#### RECORDS FOR THIS EXERCISE:
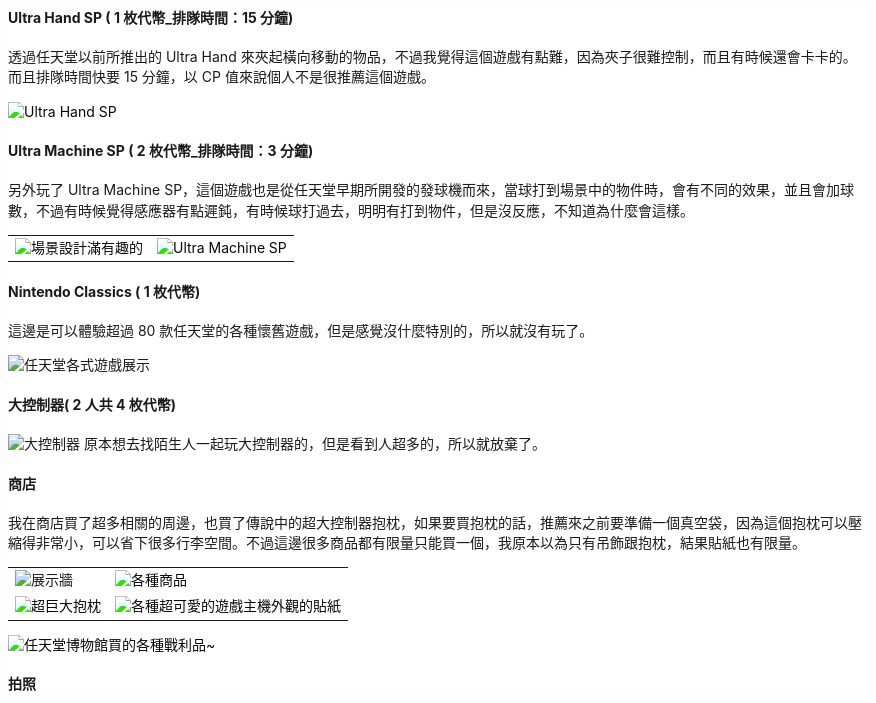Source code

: #### Ultra Hand SP ( 1 枚代幣_排隊時間：15 分鐘)

透過任天堂以前所推出的 Ultra Hand 來夾起橫向移動的物品，不過我覺得這個遊戲有點難，因為夾子很難控制，而且有時候還會卡卡的。而且排隊時間快要 15 分鐘，以 CP 值來說個人不是很推薦這個遊戲。

<img src="day4/nin_1.webp" width=80% alt="Ultra Hand SP" style="filter: saturate(1.4) brightness(1.1) contrast(1.2);">

#### Ultra Machine SP ( 2 枚代幣_排隊時間：3 分鐘)

另外玩了 Ultra Machine SP，這個遊戲也是從任天堂早期所開發的發球機而來，當球打到場景中的物件時，會有不同的效果，並且會加球數，不過有時候覺得感應器有點遲鈍，有時候球打過去，明明有打到物件，但是沒反應，不知道為什麼會這樣。
<table>
<tr>
<td><img src="day4/20250220_065024716_iOS.webp" width=300px alt="場景設計滿有趣的" style="filter: saturate(1.4) brightness(1.1) contrast(1.2);"></td>
<td><img src="day4/SP_1.webp" width=600px alt="Ultra Machine SP" style="filter: saturate(1.4) brightness(1.1) contrast(1.2);">
</td>
</tr>
</table>

#### Nintendo Classics ( 1 枚代幣)

這邊是可以體驗超過 80 款任天堂的各種懷舊遊戲，但是感覺沒什麼特別的，所以就沒有玩了。
<td><img src="day4/20250220_051045000_iOS.MOV_20250224_013506.349.webp" width=80% alt="任天堂各式遊戲展示" style="filter: saturate(1) brightness(1) contrast(1);">

#### 大控制器( 2 人共 4 枚代幣)

<img src="day4/20250220_064325635_iOS.webp" width=80% alt="大控制器" style="filter: saturate(1) brightness(1) contrast(1);">
原本想去找陌生人一起玩大控制器的，但是看到人超多的，所以就放棄了。

#### 商店

我在商店買了超多相關的周邊，也買了傳說中的超大控制器抱枕，如果要買抱枕的話，推薦來之前要準備一個真空袋，因為這個抱枕可以壓縮得非常小，可以省下很多行李空間。不過這邊很多商品都有限量只能買一個，我原本以為只有吊飾跟抱枕，結果貼紙也有限量。

<table>
<tr>
<td><img src="day4/20250220_051329000_iOS.MOV_20250224_013512.136.webp" width=100% alt="展示牆" style="filter: saturate(1.1) brightness(1.0) contrast(1.0);"></td>
<td><img src="day4/20250220_051336981_iOS.webp" width=100% alt="各種商品" style="filter: saturate(1.4) brightness(1.1) contrast(1.2);"></td>
</tr>
<tr>
<td><img src="day4/20250220_052602272_iOS.webp" width=100% alt="超巨大抱枕" style="filter: saturate(1.4) brightness(1.1) contrast(1.2);"></td>
<td><img src="day4/20250220_052608690_iOS.webp" width=100% alt="各種超可愛的遊戲主機外觀的貼紙" style="filter: saturate(1.4) brightness(1.1) contrast(1.2);"></td>
</tr>
</table>

<img src="day4/20250220_132412579_iOS.webp" width=80% alt="任天堂博物館買的各種戰利品~" style="filter: saturate(1.4) brightness(1.1) contrast(1.2);">

#### 拍照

#### PROBLEM:
Start at the first line of the records and write out everything up to and including the line containing "這邊是可以體驗超過 80 款任天堂的各種懷舊遊戲，但是感覺沒什麼特別的，所以就沒有玩了。". No pictures.

#### RESPONSE:
Source code

: #### Ultra Hand SP ( 1 枚代幣_排隊時間：15 分鐘)

透過任天堂以前所推出的 Ultra Hand 來夾起橫向移動的物品，不過我覺得這個遊戲有點難，因為夾子很難控制，而且有時候還會卡卡的。而且排隊時間快要 15 分鐘，以 CP 值來說個人不是很推薦這個遊戲。

<img src="day4/nin_1.webp" width=80% alt="Ultra Hand SP" style="filter: saturate(1.4) brightness(1.1) contrast(1.2);">

#### Ultra Machine SP ( 2 枚代幣_排隊時間：3 分鐘)

另外玩了 Ultra Machine SP，這個遊戲也是從任天堂早期所開發的發球機而來，當球打到場景中的物件時，會有不同的效果，並且會加球數，不過有時候覺得感應器有點遲鈍，有時候球打過去，明明有打到物件，但是沒反應，不知道為什麼會這樣。
<table>
<tr>
<td><img src="day4/20250220_065024716_iOS.webp" width=300px alt="場景設計滿有趣的" style="filter: saturate(1.4) brightness(1.1) contrast(1.2);"></td>
<td><img src="day4/SP_1.webp" width=600px alt="Ultra Machine SP" style="filter: saturate(1.4) brightness(1.1) contrast(1.2);">
</td>
</tr>
</table>

#### Nintendo Classics ( 1 枚代幣)

這邊是可以體驗超過 80 款任天堂的各種懷舊遊戲，但是感覺沒什麼特別的，所以就沒有玩了。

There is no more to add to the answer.